Direktur Surveilans Karantina Kesehatan Direktorat Jenderal Pencegahan dan Pengendalian Penyakit (P2P) Kementerian Kesehatan RI, dr. Achmad Farchanny Tri Adryanto, M.K.M, menekankan pentingnya jemaah haji untuk segera melaporkan gejala tidak enak badan kepada Tenaga Kesehatan Haji Indonesia (TKHI). Jika diperlukan, jemaah akan dirujuk ke Pusat Kesehatan Haji di Makkah dan Madinah.
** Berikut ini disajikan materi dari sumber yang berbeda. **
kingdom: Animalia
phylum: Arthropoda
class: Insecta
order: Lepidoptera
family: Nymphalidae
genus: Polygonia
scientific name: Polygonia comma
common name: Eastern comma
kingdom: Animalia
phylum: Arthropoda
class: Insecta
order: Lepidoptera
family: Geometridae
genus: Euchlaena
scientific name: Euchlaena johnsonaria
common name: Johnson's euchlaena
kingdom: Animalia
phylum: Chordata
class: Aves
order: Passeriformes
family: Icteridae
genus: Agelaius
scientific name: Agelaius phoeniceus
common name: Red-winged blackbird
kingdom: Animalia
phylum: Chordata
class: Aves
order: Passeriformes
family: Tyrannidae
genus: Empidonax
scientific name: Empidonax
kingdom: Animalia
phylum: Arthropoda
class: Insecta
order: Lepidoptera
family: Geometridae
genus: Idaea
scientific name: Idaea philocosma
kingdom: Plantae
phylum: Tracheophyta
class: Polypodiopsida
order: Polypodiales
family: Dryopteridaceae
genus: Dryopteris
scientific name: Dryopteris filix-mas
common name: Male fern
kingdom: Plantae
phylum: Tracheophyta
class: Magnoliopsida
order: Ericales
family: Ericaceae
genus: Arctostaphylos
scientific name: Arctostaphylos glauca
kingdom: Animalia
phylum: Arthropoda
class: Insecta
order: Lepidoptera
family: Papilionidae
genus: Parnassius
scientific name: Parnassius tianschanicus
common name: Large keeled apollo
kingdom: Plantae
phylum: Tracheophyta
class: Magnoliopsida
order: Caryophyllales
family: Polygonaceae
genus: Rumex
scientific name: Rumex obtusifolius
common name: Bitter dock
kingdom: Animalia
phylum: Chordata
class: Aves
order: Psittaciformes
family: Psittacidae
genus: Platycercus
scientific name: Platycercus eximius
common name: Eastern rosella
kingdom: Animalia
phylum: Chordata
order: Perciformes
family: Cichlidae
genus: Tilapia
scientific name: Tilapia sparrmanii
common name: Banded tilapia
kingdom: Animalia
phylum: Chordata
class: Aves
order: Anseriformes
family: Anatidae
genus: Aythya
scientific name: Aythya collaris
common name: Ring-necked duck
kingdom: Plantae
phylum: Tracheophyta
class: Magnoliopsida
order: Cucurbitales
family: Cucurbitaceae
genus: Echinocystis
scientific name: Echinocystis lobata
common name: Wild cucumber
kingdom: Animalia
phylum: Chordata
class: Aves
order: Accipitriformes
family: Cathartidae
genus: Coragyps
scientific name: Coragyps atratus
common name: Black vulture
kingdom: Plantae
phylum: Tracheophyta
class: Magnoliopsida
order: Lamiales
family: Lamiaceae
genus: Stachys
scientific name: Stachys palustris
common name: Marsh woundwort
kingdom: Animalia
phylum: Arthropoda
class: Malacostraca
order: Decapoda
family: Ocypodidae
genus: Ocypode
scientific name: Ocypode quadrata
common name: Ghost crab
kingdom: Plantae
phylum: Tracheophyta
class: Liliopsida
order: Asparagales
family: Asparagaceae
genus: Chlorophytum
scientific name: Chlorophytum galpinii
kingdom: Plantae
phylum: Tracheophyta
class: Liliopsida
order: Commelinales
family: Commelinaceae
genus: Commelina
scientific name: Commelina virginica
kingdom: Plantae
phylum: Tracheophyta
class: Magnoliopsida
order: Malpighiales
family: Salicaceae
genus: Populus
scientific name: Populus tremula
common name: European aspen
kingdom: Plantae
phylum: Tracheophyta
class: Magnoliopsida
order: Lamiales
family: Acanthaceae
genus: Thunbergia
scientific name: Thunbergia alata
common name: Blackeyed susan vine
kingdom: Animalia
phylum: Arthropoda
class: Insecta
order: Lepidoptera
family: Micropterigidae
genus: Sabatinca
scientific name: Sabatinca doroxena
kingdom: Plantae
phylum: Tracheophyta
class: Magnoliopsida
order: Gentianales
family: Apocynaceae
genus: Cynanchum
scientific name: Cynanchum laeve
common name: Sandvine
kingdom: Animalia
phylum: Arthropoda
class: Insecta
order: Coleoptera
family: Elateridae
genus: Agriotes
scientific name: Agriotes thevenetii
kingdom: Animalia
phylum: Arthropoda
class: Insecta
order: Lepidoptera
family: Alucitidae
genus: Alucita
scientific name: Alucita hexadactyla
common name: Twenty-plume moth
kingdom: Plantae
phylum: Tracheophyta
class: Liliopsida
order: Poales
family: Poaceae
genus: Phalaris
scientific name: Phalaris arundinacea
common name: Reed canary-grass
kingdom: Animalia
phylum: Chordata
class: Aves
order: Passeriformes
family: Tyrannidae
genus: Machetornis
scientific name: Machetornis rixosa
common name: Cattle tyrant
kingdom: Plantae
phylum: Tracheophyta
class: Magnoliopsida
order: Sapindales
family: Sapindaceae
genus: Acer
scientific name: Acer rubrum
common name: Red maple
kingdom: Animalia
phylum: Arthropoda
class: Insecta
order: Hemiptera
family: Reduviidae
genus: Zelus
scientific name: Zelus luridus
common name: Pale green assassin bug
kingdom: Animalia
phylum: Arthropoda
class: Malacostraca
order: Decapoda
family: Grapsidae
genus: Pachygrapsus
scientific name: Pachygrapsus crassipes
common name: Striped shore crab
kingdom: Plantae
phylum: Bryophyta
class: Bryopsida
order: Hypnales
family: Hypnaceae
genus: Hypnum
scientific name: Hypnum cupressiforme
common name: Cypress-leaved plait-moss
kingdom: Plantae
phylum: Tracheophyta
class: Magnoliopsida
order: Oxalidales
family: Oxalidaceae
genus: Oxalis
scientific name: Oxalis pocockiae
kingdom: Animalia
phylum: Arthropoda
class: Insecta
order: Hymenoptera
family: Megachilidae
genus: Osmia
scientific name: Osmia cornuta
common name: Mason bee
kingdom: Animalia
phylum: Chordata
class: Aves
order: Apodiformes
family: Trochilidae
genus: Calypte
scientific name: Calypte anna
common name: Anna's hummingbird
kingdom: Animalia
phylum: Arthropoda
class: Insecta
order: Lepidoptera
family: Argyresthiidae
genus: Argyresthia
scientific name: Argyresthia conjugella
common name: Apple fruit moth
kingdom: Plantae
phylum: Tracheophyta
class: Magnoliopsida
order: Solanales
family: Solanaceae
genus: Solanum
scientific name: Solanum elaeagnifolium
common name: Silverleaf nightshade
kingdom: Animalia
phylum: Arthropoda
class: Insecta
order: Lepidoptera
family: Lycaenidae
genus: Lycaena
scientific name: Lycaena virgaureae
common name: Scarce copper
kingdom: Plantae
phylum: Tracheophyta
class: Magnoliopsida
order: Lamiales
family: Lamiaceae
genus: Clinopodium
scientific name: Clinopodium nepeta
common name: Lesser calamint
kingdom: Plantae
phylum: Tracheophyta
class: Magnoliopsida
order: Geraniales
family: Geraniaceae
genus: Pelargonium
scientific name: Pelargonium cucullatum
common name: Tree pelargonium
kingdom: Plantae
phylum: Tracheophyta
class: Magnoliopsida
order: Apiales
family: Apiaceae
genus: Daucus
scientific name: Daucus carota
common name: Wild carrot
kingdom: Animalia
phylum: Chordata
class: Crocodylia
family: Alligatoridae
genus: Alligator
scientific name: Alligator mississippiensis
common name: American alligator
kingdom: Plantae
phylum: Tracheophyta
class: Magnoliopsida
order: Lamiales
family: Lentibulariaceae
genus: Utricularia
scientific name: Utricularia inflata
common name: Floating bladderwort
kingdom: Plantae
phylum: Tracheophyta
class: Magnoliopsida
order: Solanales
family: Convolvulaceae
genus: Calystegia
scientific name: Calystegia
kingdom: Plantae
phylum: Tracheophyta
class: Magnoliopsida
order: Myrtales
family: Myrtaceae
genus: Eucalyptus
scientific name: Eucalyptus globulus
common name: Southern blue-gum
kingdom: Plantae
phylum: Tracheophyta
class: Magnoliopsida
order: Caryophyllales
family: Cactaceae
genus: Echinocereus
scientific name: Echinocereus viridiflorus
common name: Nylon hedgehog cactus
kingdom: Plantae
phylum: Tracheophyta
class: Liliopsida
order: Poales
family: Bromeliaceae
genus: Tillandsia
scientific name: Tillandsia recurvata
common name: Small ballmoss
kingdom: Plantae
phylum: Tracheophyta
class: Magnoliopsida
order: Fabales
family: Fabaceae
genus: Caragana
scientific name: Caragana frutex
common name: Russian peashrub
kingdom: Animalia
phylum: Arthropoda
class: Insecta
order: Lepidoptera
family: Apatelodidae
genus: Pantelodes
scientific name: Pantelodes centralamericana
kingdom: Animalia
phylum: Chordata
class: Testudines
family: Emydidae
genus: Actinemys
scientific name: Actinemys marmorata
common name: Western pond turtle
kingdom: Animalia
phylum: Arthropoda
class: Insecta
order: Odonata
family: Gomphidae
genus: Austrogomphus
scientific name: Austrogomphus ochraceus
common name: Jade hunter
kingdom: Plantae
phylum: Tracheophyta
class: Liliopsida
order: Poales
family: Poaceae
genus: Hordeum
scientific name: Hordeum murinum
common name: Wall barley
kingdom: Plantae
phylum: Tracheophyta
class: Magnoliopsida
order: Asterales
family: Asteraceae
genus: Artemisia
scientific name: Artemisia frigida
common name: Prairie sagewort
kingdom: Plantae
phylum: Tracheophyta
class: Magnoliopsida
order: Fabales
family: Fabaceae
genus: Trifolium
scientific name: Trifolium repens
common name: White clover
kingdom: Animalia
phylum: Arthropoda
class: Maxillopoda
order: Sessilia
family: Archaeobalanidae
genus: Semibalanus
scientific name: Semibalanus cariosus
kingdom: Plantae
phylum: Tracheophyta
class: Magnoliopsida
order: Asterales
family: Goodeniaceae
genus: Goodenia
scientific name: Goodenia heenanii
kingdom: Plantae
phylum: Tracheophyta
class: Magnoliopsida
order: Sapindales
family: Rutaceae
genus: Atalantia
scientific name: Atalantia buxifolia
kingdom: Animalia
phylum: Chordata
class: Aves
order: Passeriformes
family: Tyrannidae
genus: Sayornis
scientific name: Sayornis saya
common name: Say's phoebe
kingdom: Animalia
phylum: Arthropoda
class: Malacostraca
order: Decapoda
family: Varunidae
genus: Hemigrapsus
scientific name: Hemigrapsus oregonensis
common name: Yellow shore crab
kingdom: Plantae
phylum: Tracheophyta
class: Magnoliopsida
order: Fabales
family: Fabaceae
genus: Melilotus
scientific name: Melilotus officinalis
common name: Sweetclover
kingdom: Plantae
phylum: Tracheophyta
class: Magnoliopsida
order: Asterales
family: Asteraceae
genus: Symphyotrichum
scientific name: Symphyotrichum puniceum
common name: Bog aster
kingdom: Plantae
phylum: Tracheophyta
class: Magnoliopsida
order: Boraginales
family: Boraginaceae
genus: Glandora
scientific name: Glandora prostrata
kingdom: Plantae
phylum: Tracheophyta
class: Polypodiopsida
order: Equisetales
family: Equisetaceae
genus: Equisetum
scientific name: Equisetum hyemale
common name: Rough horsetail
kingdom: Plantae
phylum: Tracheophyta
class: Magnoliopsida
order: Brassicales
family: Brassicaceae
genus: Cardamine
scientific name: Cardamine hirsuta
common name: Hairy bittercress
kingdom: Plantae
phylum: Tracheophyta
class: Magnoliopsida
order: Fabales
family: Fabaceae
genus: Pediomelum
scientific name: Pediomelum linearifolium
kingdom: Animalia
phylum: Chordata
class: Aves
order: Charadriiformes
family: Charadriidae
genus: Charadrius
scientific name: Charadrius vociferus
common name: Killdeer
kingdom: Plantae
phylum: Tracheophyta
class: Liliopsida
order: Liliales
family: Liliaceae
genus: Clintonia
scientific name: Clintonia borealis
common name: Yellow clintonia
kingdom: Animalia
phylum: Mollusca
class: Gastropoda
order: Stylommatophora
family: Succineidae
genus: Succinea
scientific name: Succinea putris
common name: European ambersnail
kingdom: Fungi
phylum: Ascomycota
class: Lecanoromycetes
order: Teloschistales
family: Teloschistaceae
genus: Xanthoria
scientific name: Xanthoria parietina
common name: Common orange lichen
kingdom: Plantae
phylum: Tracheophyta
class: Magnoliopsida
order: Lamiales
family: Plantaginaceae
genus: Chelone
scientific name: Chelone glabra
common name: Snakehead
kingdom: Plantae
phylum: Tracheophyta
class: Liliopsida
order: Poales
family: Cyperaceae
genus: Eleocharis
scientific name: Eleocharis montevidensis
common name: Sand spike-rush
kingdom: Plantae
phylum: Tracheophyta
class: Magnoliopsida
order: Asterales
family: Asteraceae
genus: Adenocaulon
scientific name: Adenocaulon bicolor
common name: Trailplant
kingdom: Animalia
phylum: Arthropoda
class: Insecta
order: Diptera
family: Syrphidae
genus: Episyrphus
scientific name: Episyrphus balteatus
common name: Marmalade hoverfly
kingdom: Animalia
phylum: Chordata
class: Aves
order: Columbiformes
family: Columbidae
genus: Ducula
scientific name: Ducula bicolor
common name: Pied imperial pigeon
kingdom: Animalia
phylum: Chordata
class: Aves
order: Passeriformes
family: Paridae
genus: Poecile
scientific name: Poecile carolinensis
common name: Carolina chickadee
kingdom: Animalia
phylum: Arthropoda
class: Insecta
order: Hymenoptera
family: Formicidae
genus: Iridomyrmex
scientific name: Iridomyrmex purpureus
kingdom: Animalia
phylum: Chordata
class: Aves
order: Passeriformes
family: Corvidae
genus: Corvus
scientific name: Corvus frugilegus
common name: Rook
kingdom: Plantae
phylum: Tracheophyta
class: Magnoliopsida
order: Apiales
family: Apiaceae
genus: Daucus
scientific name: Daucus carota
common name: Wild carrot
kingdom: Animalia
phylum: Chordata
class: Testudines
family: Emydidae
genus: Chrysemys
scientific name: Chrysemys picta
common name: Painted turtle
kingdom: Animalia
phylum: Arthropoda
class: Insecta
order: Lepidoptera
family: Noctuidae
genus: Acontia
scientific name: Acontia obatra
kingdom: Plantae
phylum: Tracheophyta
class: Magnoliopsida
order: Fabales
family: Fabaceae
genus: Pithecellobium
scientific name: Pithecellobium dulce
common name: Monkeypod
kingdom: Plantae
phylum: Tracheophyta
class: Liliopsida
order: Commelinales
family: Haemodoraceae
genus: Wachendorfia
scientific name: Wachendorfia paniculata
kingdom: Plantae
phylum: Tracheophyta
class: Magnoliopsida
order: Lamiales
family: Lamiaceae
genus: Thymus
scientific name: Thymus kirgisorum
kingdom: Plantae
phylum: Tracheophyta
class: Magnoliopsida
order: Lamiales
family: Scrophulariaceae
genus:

Penularan MERS-CoV terutama melalui kontak dengan hewan pembawa virus seperti unta. Pencegahan yang dapat dilakukan antara lain menggunakan masker, menerapkan Pola Hidup Bersih dan Sehat, dan menghindari kontak dengan unta serta konsumsi produk unta mentah.
Koordinasi antara Kementerian Kesehatan dan Pemerintah Arab Saudi dilakukan sejak pra-embarkasi jemaah haji. Fasilitas kesehatan di Tanah Suci telah dipersiapkan untuk menghadapi potensi kasus MERS-CoV.
Edukasi tentang MERS-CoV juga telah dilakukan sejak di Indonesia dan terus berlanjut di Tanah Suci. Setibanya jemaah haji kembali ke Indonesia, pemantauan kesehatan dilakukan oleh petugas karantina kesehatan. Jemaah yang menunjukkan gejala MERS-CoV akan diisolasi dan dirujuk ke rumah sakit.
Upaya pemantauan terus dilakukan selama dua kali masa inkubasi, sekitar 14 hari, oleh dinas kesehatan di daerah asal jemaah haji. Jika ada gejala, jemaah diminta untuk segera berkonsultasi dengan fasyankes terdekat.